Some vehicles have built-in shoulder belt guides or height adjusters to help the belts fit better. Most high-back boosters have shoulder belt guides. Add-on shoulder belt adjusters are not controlled by federal standards. In some cases they may make belts work less well. An add-on adjuster should not be used instead of a safety seat or booster.

A belt-positioning booster seat raises the child up so that both shoulder and lap belts fit better.


Which Type Of Booster Is Best?

Which type you choose depends on the safety belt systems in the vehicles in which your child rides. These are the types and features:
  • Belt-positioning booster (BPB): a booster without a shield designed to be used with a lap and shoulder belt. The belts restrain the child. The BPB provides better protection than a shield booster because the shoulder belt reduces the distance that the child's head can move in a crash and limits what it could hit. This kind should never be used with only a lap belt.
  • BPB with a high back: is best if your vehicle has low seatbacks. Some models also have an internal harness for use as a conventional forward-facing seat for children under 40 pounds.
  • Shield booster: is intended for use with a lap belt. The shield restrains the child. This kind is less effective as children get taller. None have a high back. (All shield boosters made today have removable shields.)
  • Booster with a removable shield: can be used with either type of belt system. This can be very convenient, especially if the shield is easily taken off and replaced. None have a high back.

What If I Have A Shield Booster And My Car Has Shoulder Belts?

If you want the best benefit for your child, switch to a BPB. If you choose to continue using the shield booster, most instructions state that the shoulder belt should go behind the back rather than across the child's chest.

Shield boosters are meant to work with the child's body wrapping around the shield in a crash. If the shoulder belt is in front, it could prevent the shield from functioning correctly.


Selecting Restraints For Children Over 40 Pounds (top priority listed first)
  • Belt-positioning booster with lap & shoulder belt -a high back BPB is most preferred.
  • Booster with removable shield, if your child will ride in positions with both types of belts.
  • Shield booster if only a lab belt is available.
  • Lap/shoulder belt for taller child, when both belts fit correctly.
  • Lap belt alone for shorter child or if no shoulder belt is available and if belt fits correctly.

Should I Use A Locking Clip With A Booster Seat?

Yes, with a shield booster. The locking clip secures the booster by holding the lap belt tight around the shield or through the base of the booster.

No, with belt-positioning boosters.

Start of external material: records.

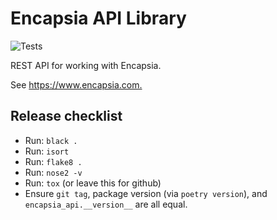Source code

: # Encapsia API Library

![Tests](https://github.com/tcorbettclark/encapsia-api/workflows/Tests/badge.svg)

REST API for working with Encapsia.

See <https://www.encapsia.com.>

## Release checklist

* Run: `black .`
* Run: `isort`
* Run: `flake8 .`
* Run: `nose2 -v`
* Run: `tox` (or leave this for github)
* Ensure `git tag`, package version (via `poetry version`), and `encapsia_api.__version__` are all equal.
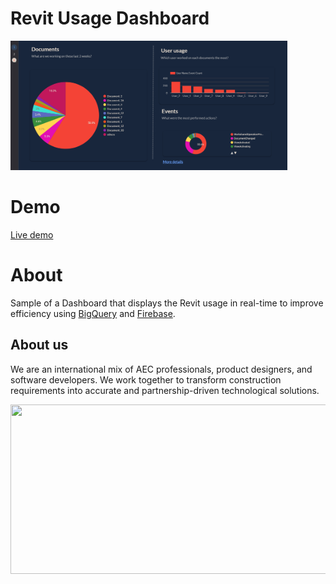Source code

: # Revit Usage Dashboard

[<img src="https://github.com/EverseDevelopment/Snack.Revit.UsageDashboard/blob/main/public/images/ReadmeImage.png" width="443" height="207">](https://github.com/EverseDevelopment/Snack.Revit.UsageDashboard/wiki)
<br/>

# Demo
[Live demo](https://revitusage.e-verse.com/)

# About
Sample of a Dashboard that displays the Revit usage in real-time to improve efficiency using [BigQuery](https://cloud.google.com/bigquery) and [Firebase](https://firebase.google.com/). 

## About us ##

We are an international mix of AEC professionals, product designers, and software developers. We work together to transform construction requirements into accurate and partnership-driven technological solutions.

<p align="center" width="100%">
    <a href="https://www.e-verse.com/">
    <img src="https://s3.amazonaws.com/everse.assets/e-verse_logo_no+slogan.jpg" width="732" height="271" align="center">
    </a>
</p>
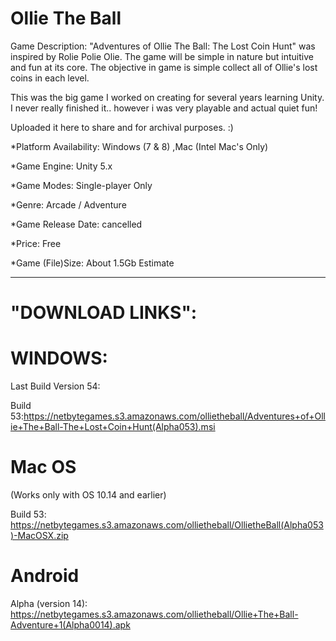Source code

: # Ollie The Ball

Game Description: "Adventures of Ollie The Ball: The Lost Coin Hunt" was inspired by Rolie Polie Olie. The game will be simple in nature but intuitive and fun at its core. The objective in game is simple collect all of Ollie's lost coins in each level.

This was the big game I worked on creating for several years learning Unity. I never really finished it.. however i was very playable and actual quiet fun!

Uploaded it here to share and for archival purposes.  :) 

*Platform Availability: Windows (7 & 8) ,Mac (Intel Mac's Only)

*Game Engine: Unity 5.x

*Game Modes: Single-player Only

*Genre: Arcade / Adventure

*Game Release Date: cancelled

*Price: Free

*Game (File)Size: About 1.5Gb Estimate


-----------------------------------------------------------------------------------------------
# "DOWNLOAD LINKS":

# WINDOWS: 
Last Build Version 54: 

Build 53:https://netbytegames.s3.amazonaws.com/ollietheball/Adventures+of+Ollie+The+Ball-The+Lost+Coin+Hunt(Alpha053).msi

# Mac OS
(Works only with OS 10.14 and earlier)

Build 53: https://netbytegames.s3.amazonaws.com/ollietheball/OllietheBall(Alpha053)-MacOSX.zip


# Android 
Alpha (version 14): https://netbytegames.s3.amazonaws.com/ollietheball/Ollie+The+Ball-Adventure+1(Alpha0014).apk
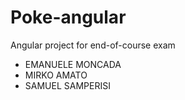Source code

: # Poke-angular
Angular project for end-of-course exam

- EMANUELE MONCADA
- MIRKO AMATO
- SAMUEL SAMPERISI

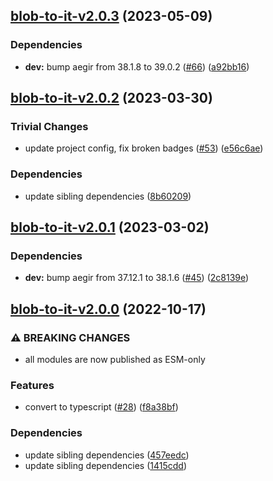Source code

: ## [blob-to-it-v2.0.3](https://github.com/achingbrain/it/compare/blob-to-it-v2.0.2...blob-to-it-v2.0.3) (2023-05-09)


### Dependencies

* **dev:** bump aegir from 38.1.8 to 39.0.2 ([#66](https://github.com/achingbrain/it/issues/66)) ([a92bb16](https://github.com/achingbrain/it/commit/a92bb1690e8d584292e37c878d40f437036721a7))

## [blob-to-it-v2.0.2](https://github.com/achingbrain/it/compare/blob-to-it-v2.0.1...blob-to-it-v2.0.2) (2023-03-30)


### Trivial Changes

* update project config, fix broken badges ([#53](https://github.com/achingbrain/it/issues/53)) ([e56c6ae](https://github.com/achingbrain/it/commit/e56c6ae9a0a766b5eab77040e92b2e034ce52d2e))


### Dependencies

* update sibling dependencies ([8b60209](https://github.com/achingbrain/it/commit/8b60209d429e282f8d5e5218ee2019ae7153585b))

## [blob-to-it-v2.0.1](https://github.com/achingbrain/it/compare/blob-to-it-v2.0.0...blob-to-it-v2.0.1) (2023-03-02)


### Dependencies

* **dev:** bump aegir from 37.12.1 to 38.1.6 ([#45](https://github.com/achingbrain/it/issues/45)) ([2c8139e](https://github.com/achingbrain/it/commit/2c8139ef060efa72c386aa3863e6c575f6f199e5))

## [blob-to-it-v2.0.0](https://github.com/achingbrain/it/compare/blob-to-it-v1.0.4...blob-to-it-v2.0.0) (2022-10-17)


### ⚠ BREAKING CHANGES

* all modules are now published as ESM-only

### Features

* convert to typescript ([#28](https://github.com/achingbrain/it/issues/28)) ([f8a38bf](https://github.com/achingbrain/it/commit/f8a38bfb1b902e8101f1077eb33c3cea49819464))


### Dependencies

* update sibling dependencies ([457eedc](https://github.com/achingbrain/it/commit/457eedc2e578bfbf12de8fbe7eed8244797f3f75))
* update sibling dependencies ([1415cdd](https://github.com/achingbrain/it/commit/1415cdd019f32c08b1024e60bf3816619e361938))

The BPB merely positions the child beneath the lap/shoulder belt. The belt functions properly without a locking clip. Century is the only manufacturer recommending the locking clip with a BPB at this time.


When Can I Safely Move My Child From A Booster To A Belt?

This depends on when the safety belts in your vehicle properly fit your child. As your child grows, try on the belts from time to time. Avoid pushing him/her too early into a poorly fitting belt.

Instructions for most no-back booster seats state that a child should stop using the seat when his/her ears are above the seatback. This reduces the chance of whiplash injury in rear end collisions. Depending on the height of the seatback, even a fairly short child may be too tall when using a booster without a back. A high-back booster can be used if your vehicle has lap and shoulder belts.

If your vehicle has seats with low backs and only lap belts, you will have to make a choice. You can continue booster seat use to reduce the known risk of serious injury from poor belt fit. Or you can use the lap belt alone to limit whiplash. If you decide to stop using the booster, be very particular about lap belt fit. Make sure your child always sits straight and keeps the lap belt tight and low.


Tips For Parents
  • Avoid calling boosters "baby seats" - astronauts, pilots, and race car drivers buckle up.
  • Always follow child seat and vehicle manuals.
  • Insist that everyone in your car buckles up- no exceptions.

Set a good example - buckle up yourself!